Но в ночной тишине образ прекрасной Сент-Ив изгонял из сознания ее возлюбленного все метафизические и нравственные идеи. Он просыпался в слезах, и старый янсенист, забыв об искупительной благодати, и о Сен-Сиранском аббате, и Янсениусе, утешал молодого человека, находившегося, по его мнению, в состоянии смертного греха.
После чтения, после отвлеченных рассуждений они начинали вспоминать все, что с ними случилось, а после этих бесцельных разговоров снова принимались за чтение, совместное или раздельное. Ум молодого человека все более развивался. Он особенно преуспел бы в математике, если бы его все время не отвлекал от занятий образ м-ль де Сент-Ив.
Он начал читать исторические книги, и они опечалили его. Мир представлялся ему слишком уж ничтожным и злым. В самом деле, история – это не что иное, как картина преступлений и несчастий. Толпа людей, невинных и кротких, неизменно теряется в безвестности на обширной сцене. Действующими лицами оказываются лишь порочные честолюбцы. История, по-видимому, только тогда и нравится, когда представляет собой трагедию, которая становится томительной, если ее не оживляют страсти, злодейства и великие невзгоды. Клио надо вооружать кинжалом, как Мельпомену.
Хотя история Франции, подобно истории всех прочих стран, полна ужасов, тем не менее она показалась ему такой отвратительной вначале, такой сухой в середине, напоследок же, даже во времена Генриха IV, такой мелкой и скудной по части великих свершений, такой чуждой тем прекрасным открытиям, какими прославили себя другие народы, что Простодушному приходилось перебарывать скуку, одолевая подробное повествование о мрачных событиях, происходивших в одном из закоулков нашего мира.

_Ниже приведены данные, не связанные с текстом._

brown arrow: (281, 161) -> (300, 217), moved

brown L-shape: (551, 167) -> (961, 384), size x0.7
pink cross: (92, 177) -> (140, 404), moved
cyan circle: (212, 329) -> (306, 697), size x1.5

Тех же взглядов держался и Гордон: обоих разбирал презрительный смех, когда речь шла о государях фезансакских, фезансагетских и астаракских. Да и впрямь, такое исследование пришлось бы по душе разве что потомкам этих государей, если бы таковые нашлись. Прекрасные века Римской республики сделали гурона на время равнодушным к прочим странам земли. Победоносный Рим, законодатель народов, – это зрелище поглотило всю его душу. Он воспламенялся, любуясь народом, которым в течение целых семи столетий владела восторженная страсть к свободе и славе.
Так проходили дни, недели, месяцы, и он почитал бы себя счастливым в этом приюте отчаянья, если бы не любил.

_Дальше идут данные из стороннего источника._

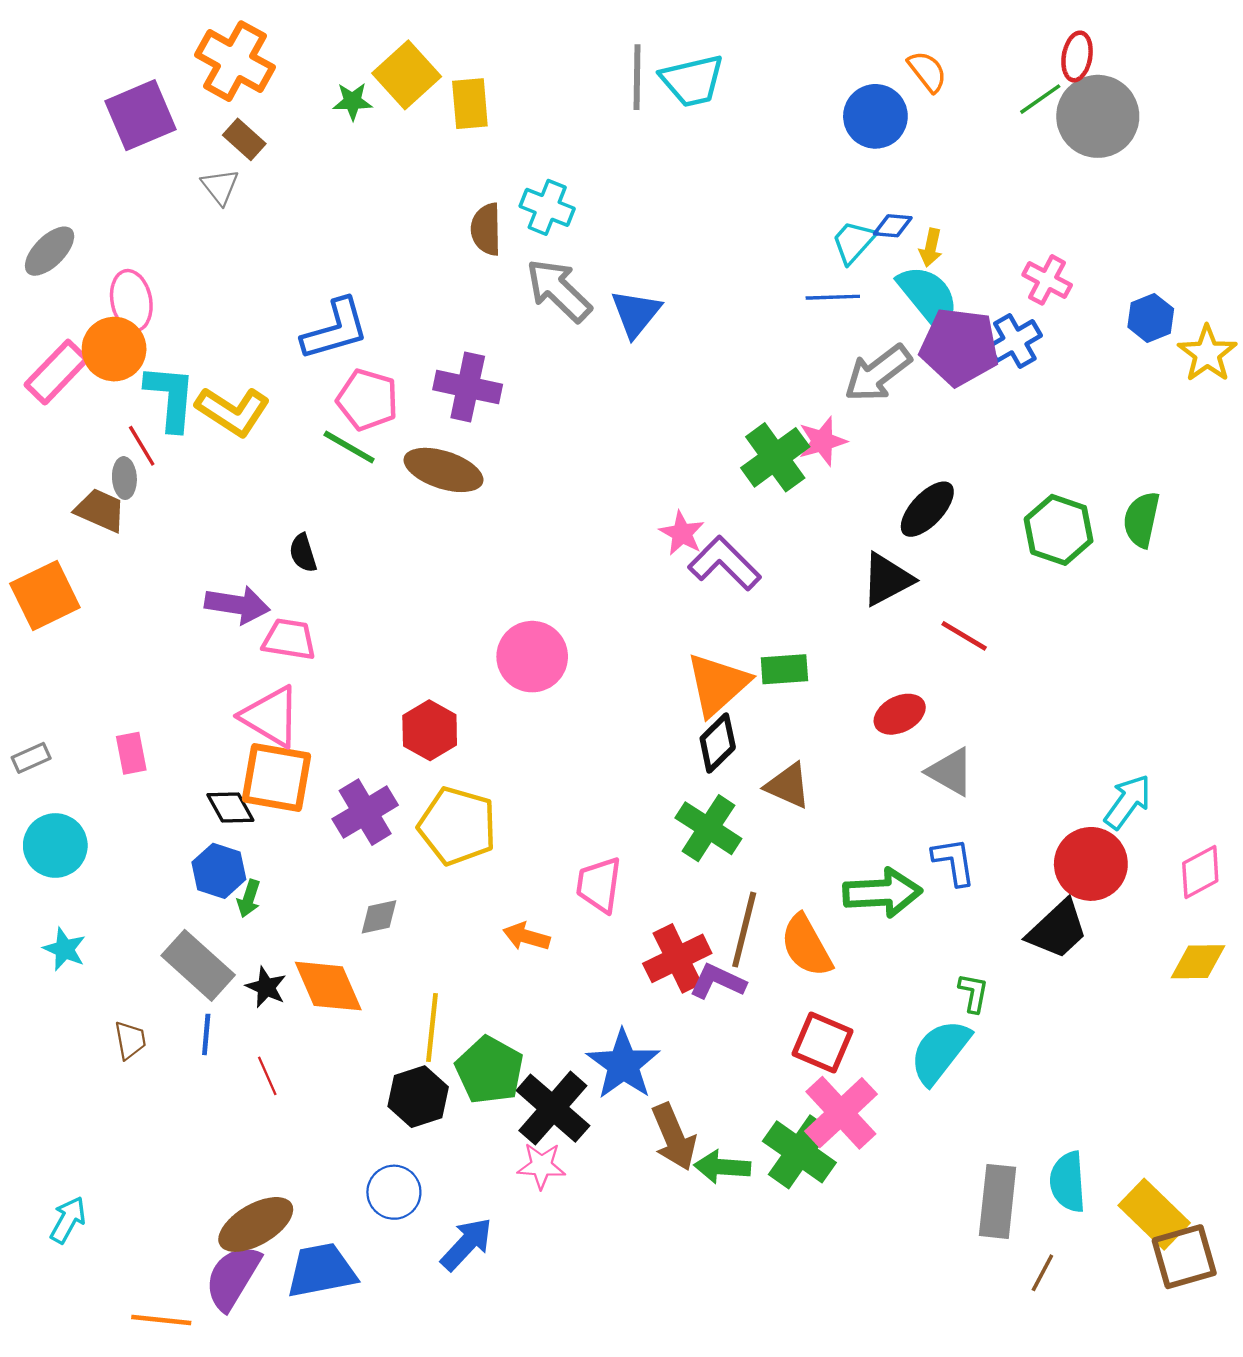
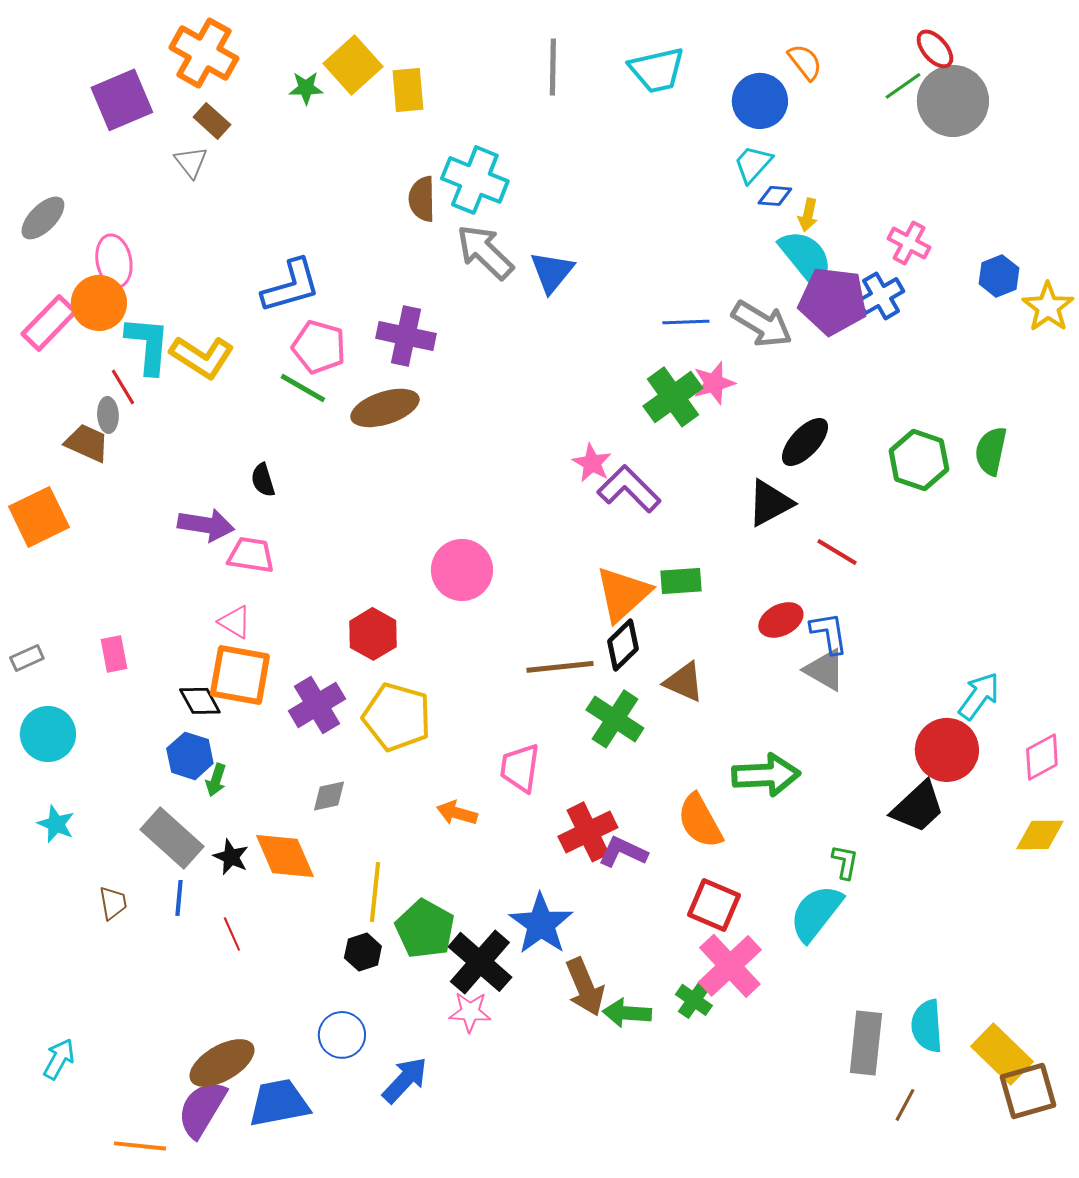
red ellipse: (1077, 56) -> (935, 49), turned -51
cyan trapezoid: (692, 81) -> (657, 70), moved
cyan cross: (547, 207) -> (475, 180), size x1.4
cyan trapezoid: (854, 242) -> (753, 164), moved
blue line: (833, 297) -> (686, 322), moved
gray arrow: (878, 373) -> (762, 324), turned -112
brown ellipse: (443, 470) -> (385, 408), turned -36
pink triangle: (271, 716) -> (235, 622), size x0.6
blue L-shape: (954, 862) -> (829, 633), moved
brown line: (744, 930) -> (560, 667), moved, turned 70
black hexagon: (418, 1097) -> (363, 952), size x0.7
green cross: (799, 1152) -> (694, 1000), size x0.6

По своей природной доброте он горевал, вспоминая о приоре храма Горной богоматери и о чувствительной м-ль де Керкабон.
«Что подумают они, – часто размышлял он, – не получая от меня известий? Разумеется, сочтут меня неблагодарным!»
Эта мысль тревожила Простодушного: тех, кто его любил, он жалел гораздо больше, чем самого себя.